Keppel Investors Flee Stock, Bonds After Failed Temasek Deal
(Bloomberg) -- Shares of Keppel Corp. tumbled to close at their lowest level in more than four years after a unit of Singapore state-backed investor Temasek Holdings Pte scrapped its bid to take control of the oil-rig builder.
Keppel’s stock ended 11% lower after slipping nearly 13%, the most intraday since November 2008. It was the worst performer on the Straits Times Index. The firm’s dollar bonds due 2025 declined the most since they were sold in May, according to Bloomberg-compiled prices.
Temasek’s “withdrawal is a surprise,” said Joel Ng, an analyst at KGI Securities (Singapore) Pte. “My base case was for Temasek to lower its offer price for Keppel Corp. in light of the impact of Covid-19.”
Credit Suisse Group AG and Macquarie Group Ltd. downgraded their rating on Keppel’s stock.
‘Not Being Stupid’
Kyanite Investment Holdings, a unit of Temasek, invoked a clause allowing it to withdraw the offer after Keppel’s quarterly loss failed to meet pre-conditions of the bid, it said in a statement Monday.
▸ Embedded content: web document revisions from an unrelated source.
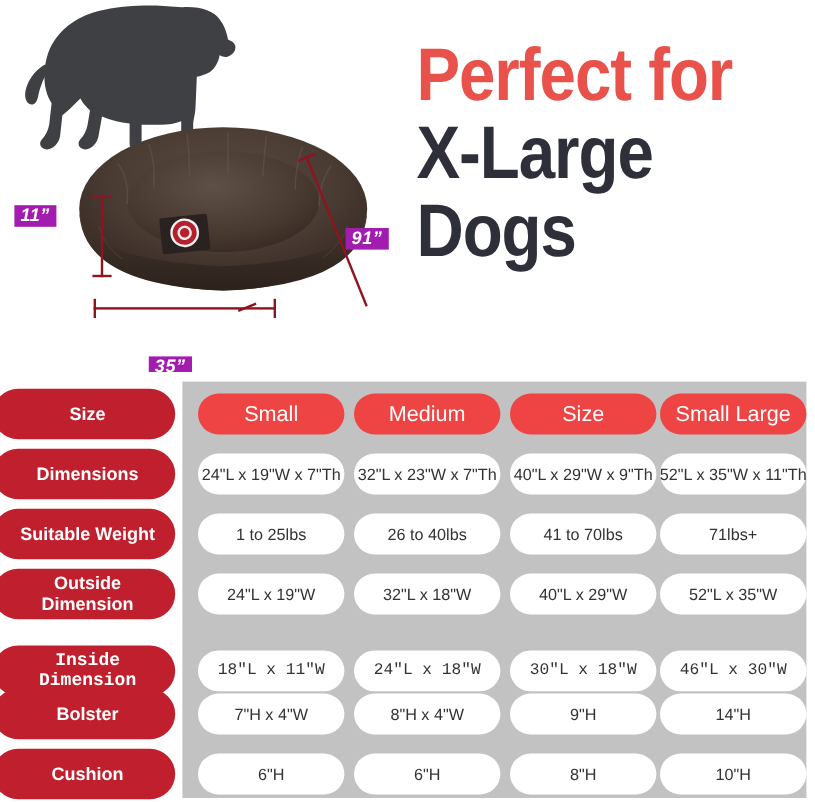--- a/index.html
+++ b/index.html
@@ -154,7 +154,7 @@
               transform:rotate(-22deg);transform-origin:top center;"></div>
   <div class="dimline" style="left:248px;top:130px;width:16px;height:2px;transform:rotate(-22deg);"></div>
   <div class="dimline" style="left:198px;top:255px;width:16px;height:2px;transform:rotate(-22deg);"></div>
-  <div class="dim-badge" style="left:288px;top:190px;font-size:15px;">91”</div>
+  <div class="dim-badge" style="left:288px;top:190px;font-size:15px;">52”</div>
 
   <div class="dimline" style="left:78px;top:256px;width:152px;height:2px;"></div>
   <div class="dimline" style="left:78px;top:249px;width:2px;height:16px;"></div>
Kyanite in October offered S$4 billion ($2.9 billion) for an additional 30.6% stake in Keppel.
Jin Rui Oh, a director at United First Partners said that Temasek’s withdrawal has set a precedent of the state investor walking away from deals on account of the so-called material adverse change clause.
Investors need to be “more wary of such pre-conditional deals going forward,” he said.
The pulled Keppel deal would be the first significant transaction that Temasek has terminated involving a Singapore-based target company since 2004, according to data compiled by Bloomberg.
“It’s not a light decision to make because there is a risk on the reputational side, although this is an unprecedented time so people will expect it’s not unreasonable for Temasek to walk away,” said Song Seng Wun, an economist at CIMB Private Banking in Singapore. “It’s not about Temasek being in a weaker position – it’s about not wanting to waste bullets unnecessarily and not being stupid.”